| Work item |
Give the data below again exactly as written, but without the pictures.

| Dataset entries |
········

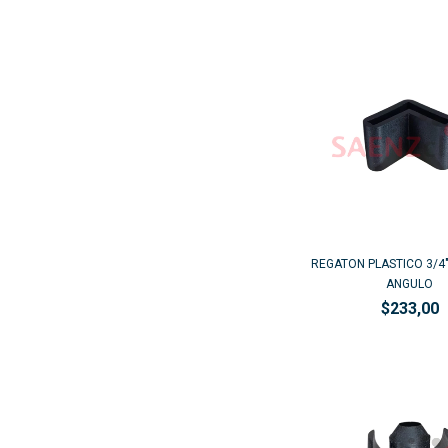
REGATON PLASTICO 3/4
ANGULO
$233,00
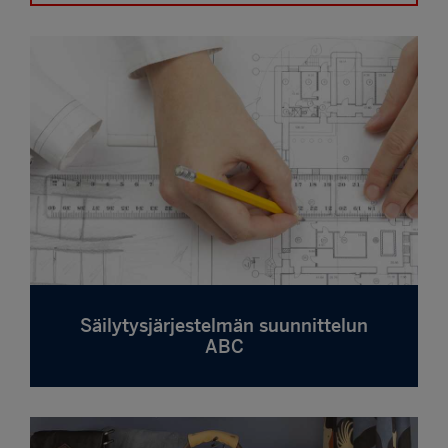
Säilytysjärjestelmän suunnittelun
ABC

········

| Solution for this task |
REGATON PLASTICO 3/4
ANGULO
$233,00
Säilytysjärjestelmän suunnittelun
ABC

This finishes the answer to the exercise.